Beaumont's New Surgical Treatment Can Help with Loss of Bowel Control
A surgical team at Beaumont Hospital, Royal Oak has performed Southeast Michigan’s first InterStim® Therapy to treat bowel incontinence. This treatment, commonly called Bowel Control Therapy, is a minimally invasive procedure that sends electrical impulses to stimulate the sacral nerve, located near the lower part of the back and through the rectum, to improve bowel muscle function. This new technology earned Food and Drug Administration approval in March.
Jordy Sacksner, M.D., a colon and rectal surgeon affiliated with Beaumont, Royal Oak is one of few surgeons in Michigan currently doing this procedure.
“While it may be an uncomfortable health condition to discuss, it is important that people talk to their doctor to find out available treatments,” says Dr. Sacksner.
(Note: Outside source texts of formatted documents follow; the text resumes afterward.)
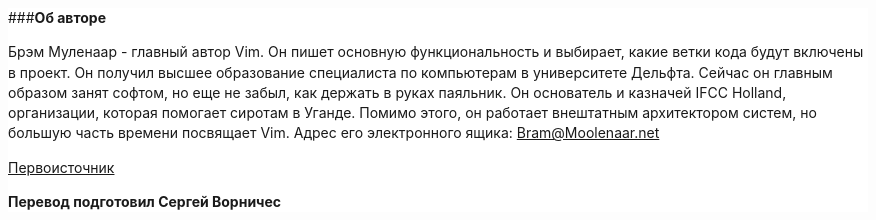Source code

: ###**Об авторе**

Брэм Муленаар - главный автор Vim. Он пишет основную функциональность и выбирает, какие ветки кода будут включены в проект. Он получил высшее образование специалиста по компьютерам в университете Дельфта. Сейчас он главным образом занят софтом, но еще не забыл, как держать в руках паяльник. Он основатель и казначей IFCC Holland, организации, которая помогает сиротам в Уганде. Помимо этого, он работает внештатным архитектором систем, но большую часть времени посвящает Vim. Адрес его электронного ящика: <Bram@Moolenaar.net>

[Первоисточник](http://www.moolenaar.net/habits.html)

**Перевод подготовил Сергей Ворничес**

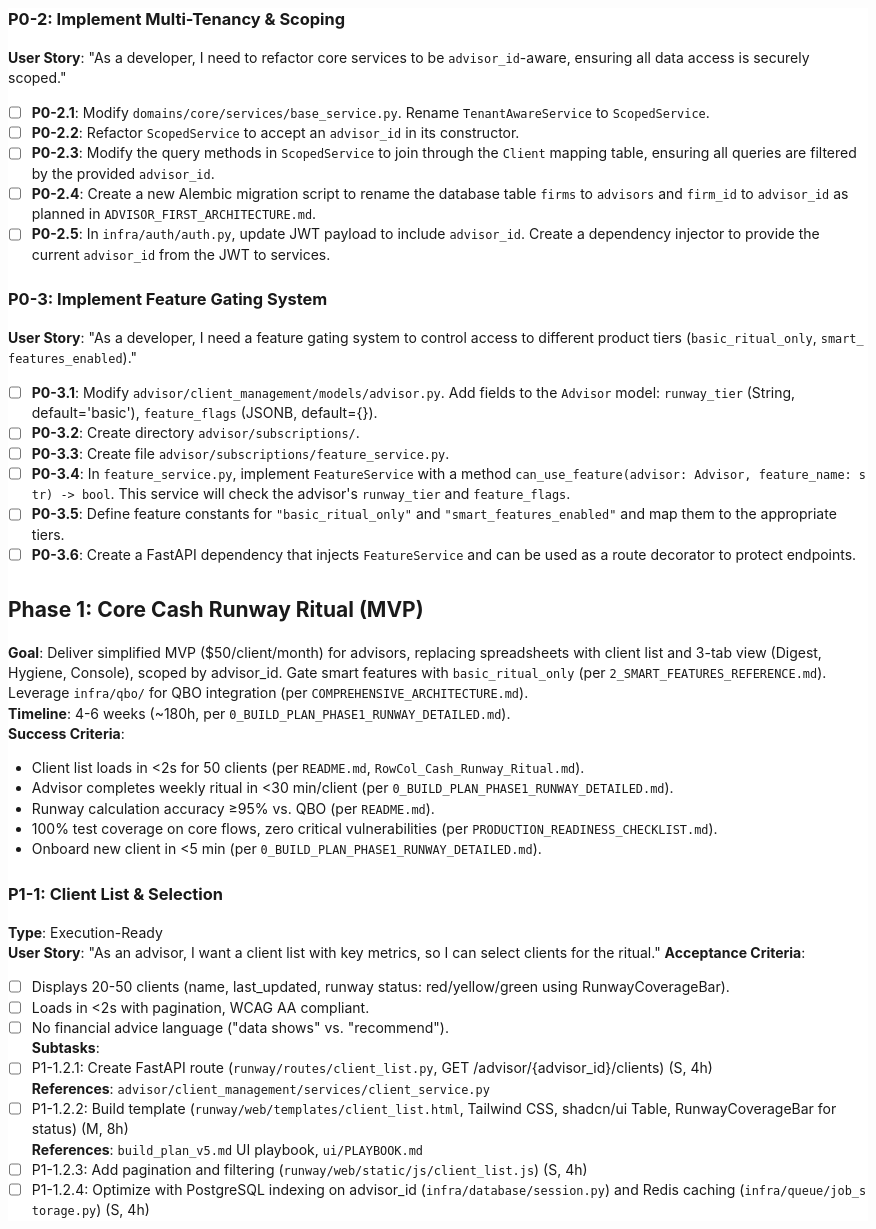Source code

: ### P0-2: Implement Multi-Tenancy & Scoping
**User Story**: "As a developer, I need to refactor core services to be `advisor_id`-aware, ensuring all data access is securely scoped."

- [ ] **P0-2.1**: Modify `domains/core/services/base_service.py`. Rename `TenantAwareService` to `ScopedService`.
- [ ] **P0-2.2**: Refactor `ScopedService` to accept an `advisor_id` in its constructor.
- [ ] **P0-2.3**: Modify the query methods in `ScopedService` to join through the `Client` mapping table, ensuring all queries are filtered by the provided `advisor_id`.
- [ ] **P0-2.4**: Create a new Alembic migration script to rename the database table `firms` to `advisors` and `firm_id` to `advisor_id` as planned in `ADVISOR_FIRST_ARCHITECTURE.md`.
- [ ] **P0-2.5**: In `infra/auth/auth.py`, update JWT payload to include `advisor_id`. Create a dependency injector to provide the current `advisor_id` from the JWT to services.

### P0-3: Implement Feature Gating System
**User Story**: "As a developer, I need a feature gating system to control access to different product tiers (`basic_ritual_only`, `smart_features_enabled`)."

- [ ] **P0-3.1**: Modify `advisor/client_management/models/advisor.py`. Add fields to the `Advisor` model: `runway_tier` (String, default='basic'), `feature_flags` (JSONB, default={}).
- [ ] **P0-3.2**: Create directory `advisor/subscriptions/`.
- [ ] **P0-3.3**: Create file `advisor/subscriptions/feature_service.py`.
- [ ] **P0-3.4**: In `feature_service.py`, implement `FeatureService` with a method `can_use_feature(advisor: Advisor, feature_name: str) -> bool`. This service will check the advisor's `runway_tier` and `feature_flags`.
- [ ] **P0-3.5**: Define feature constants for `"basic_ritual_only"` and `"smart_features_enabled"` and map them to the appropriate tiers.
- [ ] **P0-3.6**: Create a FastAPI dependency that injects `FeatureService` and can be used as a route decorator to protect endpoints.

## Phase 1: Core Cash Runway Ritual (MVP)
**Goal**: Deliver simplified MVP ($50/client/month) for advisors, replacing spreadsheets with client list and 3-tab view (Digest, Hygiene, Console), scoped by advisor_id. Gate smart features with `basic_ritual_only` (per `2_SMART_FEATURES_REFERENCE.md`). Leverage `infra/qbo/` for QBO integration (per `COMPREHENSIVE_ARCHITECTURE.md`).  
**Timeline**: 4-6 weeks (~180h, per `0_BUILD_PLAN_PHASE1_RUNWAY_DETAILED.md`).  
**Success Criteria**:  
- Client list loads in <2s for 50 clients (per `README.md`, `RowCol_Cash_Runway_Ritual.md`).  
- Advisor completes weekly ritual in <30 min/client (per `0_BUILD_PLAN_PHASE1_RUNWAY_DETAILED.md`).  
- Runway calculation accuracy ≥95% vs. QBO (per `README.md`).  
- 100% test coverage on core flows, zero critical vulnerabilities (per `PRODUCTION_READINESS_CHECKLIST.md`).  
- Onboard new client in <5 min (per `0_BUILD_PLAN_PHASE1_RUNWAY_DETAILED.md`).  

### P1-1: Client List & Selection
**Type**: Execution-Ready  
**User Story**: "As an advisor, I want a client list with key metrics, so I can select clients for the ritual."
**Acceptance Criteria**:  
- [ ] Displays 20-50 clients (name, last_updated, runway status: red/yellow/green using RunwayCoverageBar).  
- [ ] Loads in <2s with pagination, WCAG AA compliant.  
- [ ] No financial advice language ("data shows" vs. "recommend").  
**Subtasks**:  
- [ ] P1-1.2.1: Create FastAPI route (`runway/routes/client_list.py`, GET /advisor/{advisor_id}/clients) (S, 4h)  
  **References**: `advisor/client_management/services/client_service.py`  
- [ ] P1-1.2.2: Build template (`runway/web/templates/client_list.html`, Tailwind CSS, shadcn/ui Table, RunwayCoverageBar for status) (M, 8h)  
  **References**: `build_plan_v5.md` UI playbook, `ui/PLAYBOOK.md`  
- [ ] P1-1.2.3: Add pagination and filtering (`runway/web/static/js/client_list.js`) (S, 4h)  
- [ ] P1-1.2.4: Optimize with PostgreSQL indexing on advisor_id (`infra/database/session.py`) and Redis caching (`infra/queue/job_storage.py`) (S, 4h)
InterStim® bowel therapy, developed by Medtronic, uses an implantable system consisting of a thin wire lead and a neurostimulator, or pacemaker-like device about the size of a quarter, to stimulate the sacral nerve to control bowel function. The neurostimulator is implanted on the upper part of the buttock above the pelvis. As with other minimally invasive procedures, the incisions are much smaller, resulting in less blood loss, less pain and a faster recovery.
According to the American Society of Colon and Rectal Surgeons, bowel incontinence can be caused by a variety of factors, including nerve or muscle damage in the anal canal and sphincter from childbirth or an injury to the tissue surrounding the anus. Some individuals experience loss of strength in the anal muscles as they age.
Nearly 19 million Americans have chronic bowel incontinence.